Sirbu took that emphasis on healing to CLAL: The National Jewish Center for Learning and Leadership, where she created a network of rabbis to support each other spiritually and professionally. She also founded and runs a website, rabbicareers.com, that helps rabbis find paid work.

The #MeToo movement against sexual harassment and abuse inspired her move to Hadassah, where she helped to introduce the legacy women’s organization to a new generation. 

“The women’s movement needed healing and support, and that was part of what I saw myself bringing to that community,” she said.

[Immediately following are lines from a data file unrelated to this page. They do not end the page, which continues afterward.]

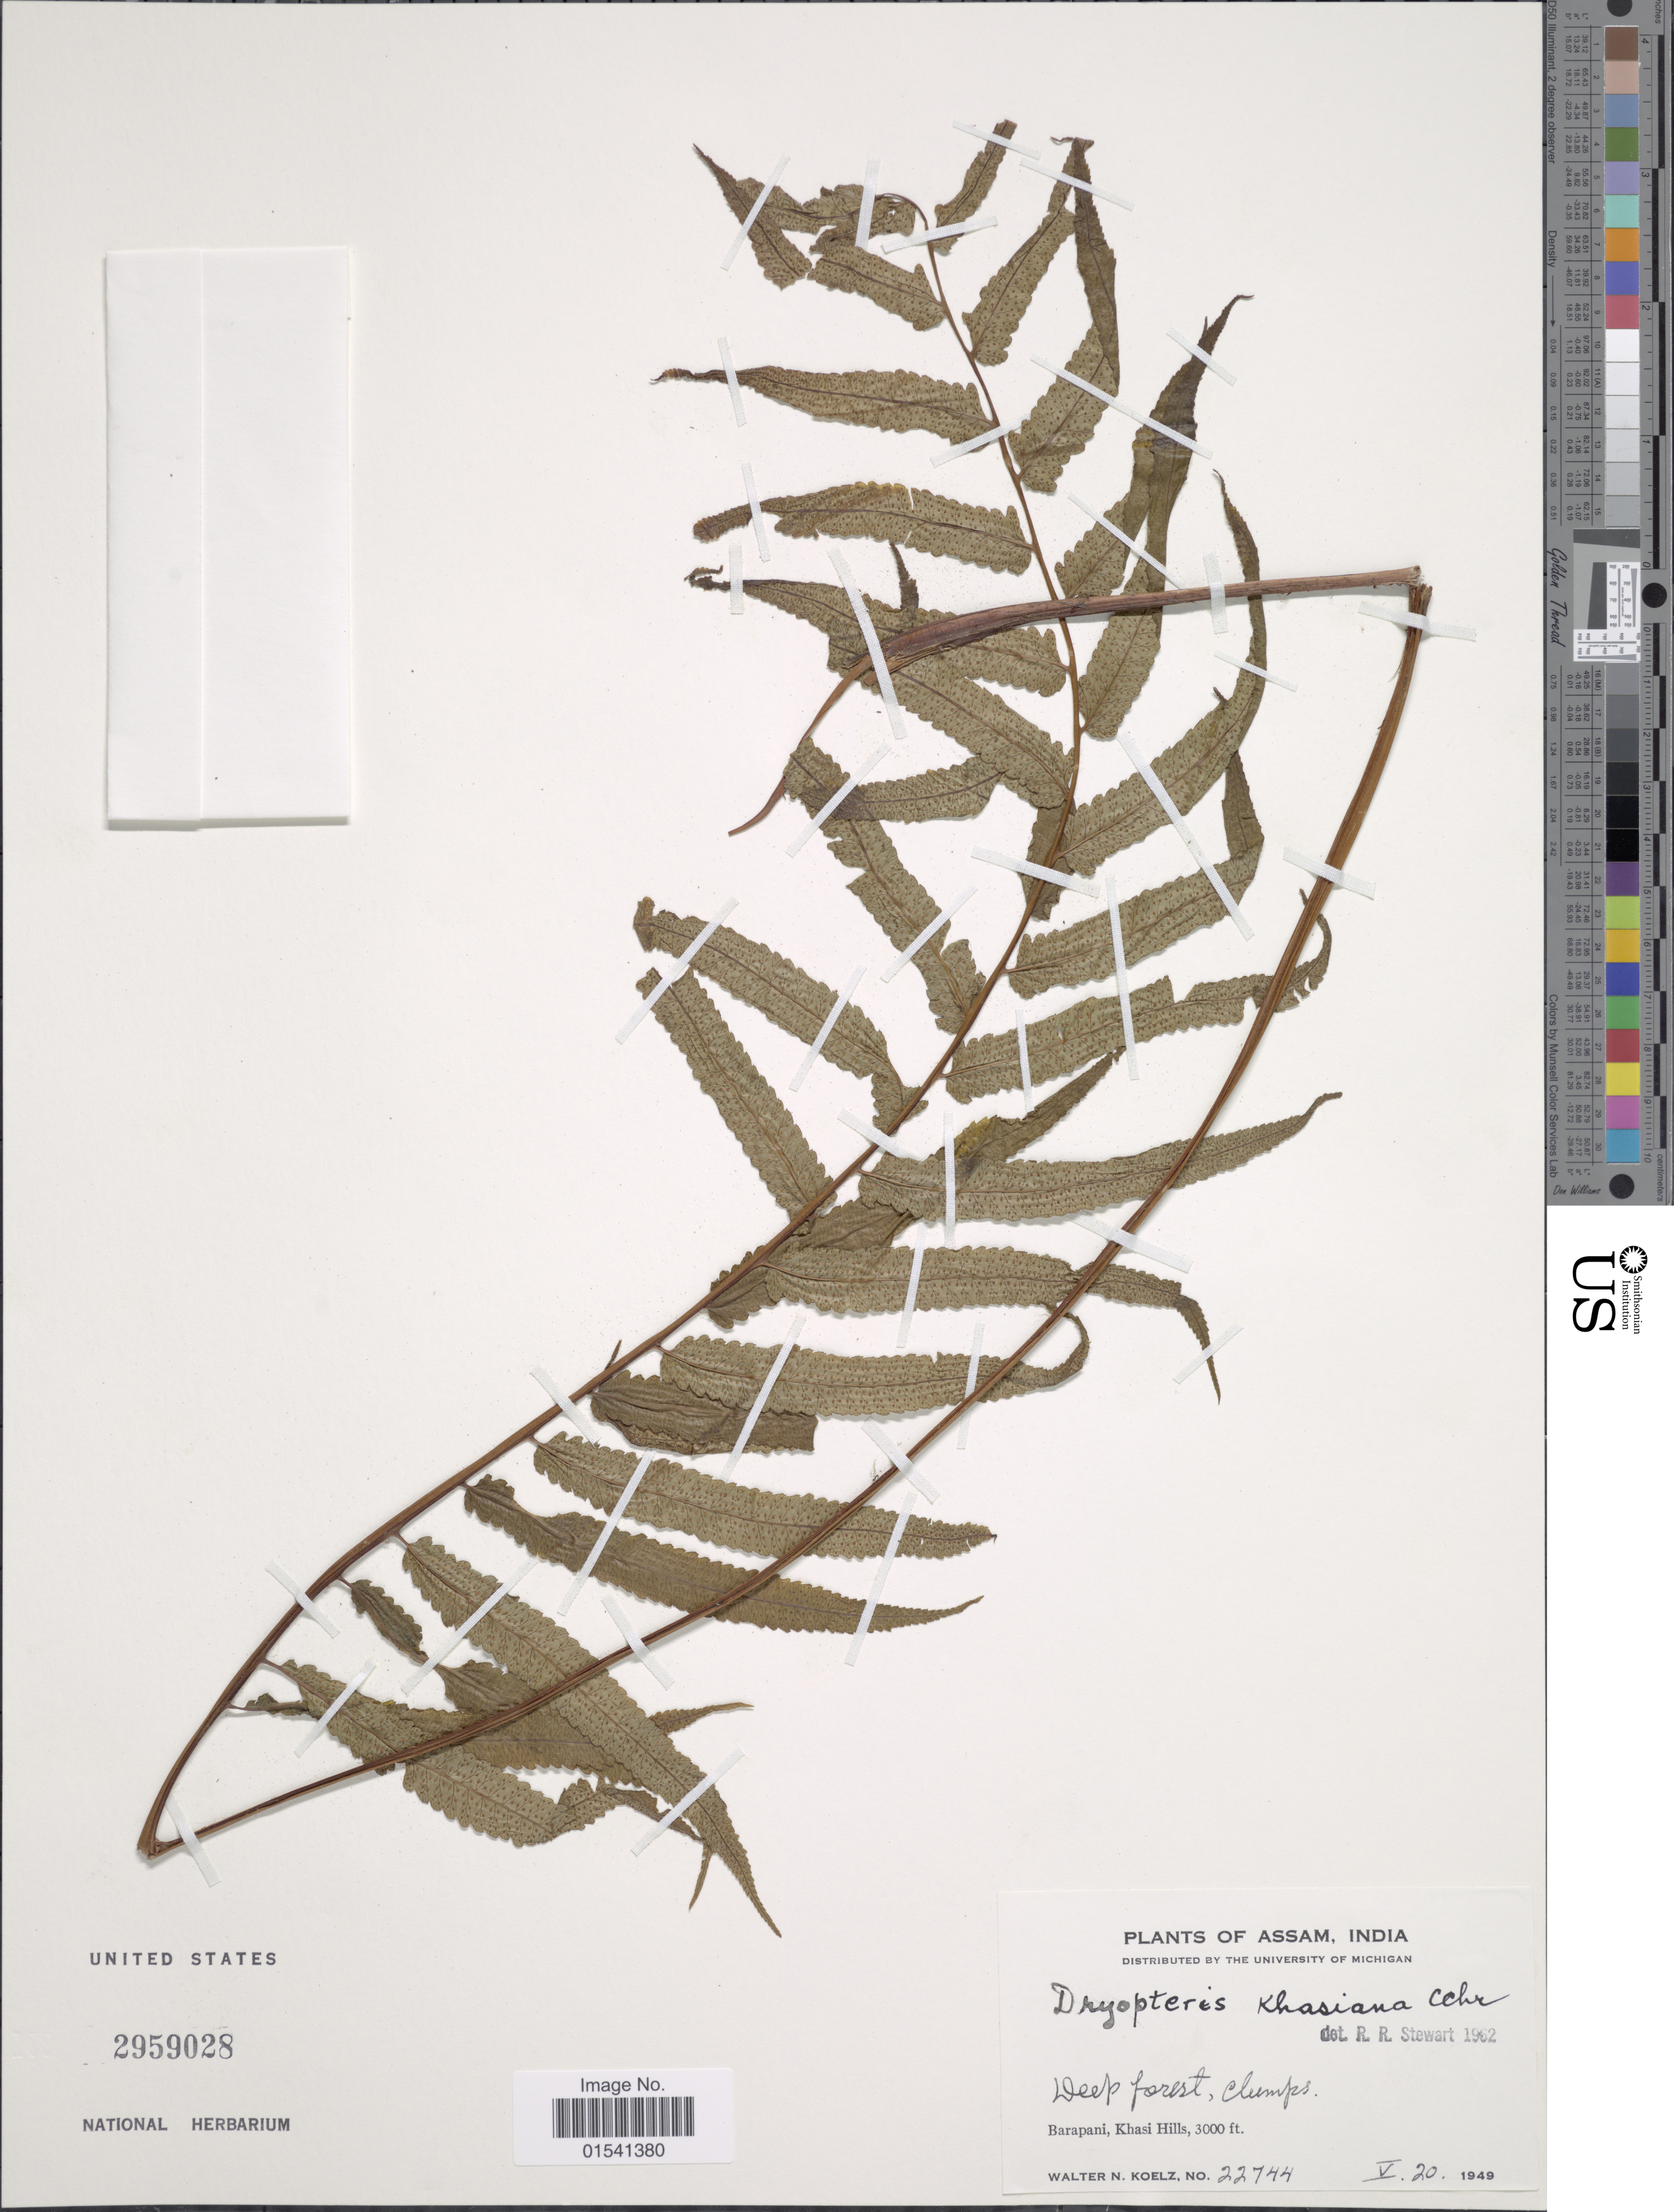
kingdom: Plantae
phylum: Tracheophyta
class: Polypodiopsida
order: Polypodiales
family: Thelypteridaceae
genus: Cyclogramma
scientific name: Cyclogramma khasiana (C. Chr.) comb. ined.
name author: (C. Chr.)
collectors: W. N. Koelz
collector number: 22744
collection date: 1949-05-20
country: India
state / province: Meghalaya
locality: Barapani, Khasi Hills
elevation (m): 914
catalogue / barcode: US 2959028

In 2018 alongside Sara Shapiro-Plevan, Sirbu co-founded the Gender Equity in Hiring Project, a nonprofit that advocates for salary transparency in the Jewish communal world. While she will no longer fundraise for the group, she will sit on its board.

At JFN, Sirbu has found her rabbinate in the world of work — in the office, not the pulpit.

“I’m not the kind of rabbi that is going to start spewing quotes or texts or things like that,” she said. “It’s the essence [I’m interested in]. My first role is to be present to the person in front of me.”

Her pastoral counseling and training in active listening will be helpful in her first task of meeting JFN’s membership.

“It’s a very diverse network, and we offer different things to different people,” she said, noting differences of political orientation, size, structure and region among JFN’s membership.

“The most creative solutions,” Sirbu said, “come when you get different perspectives around the table.”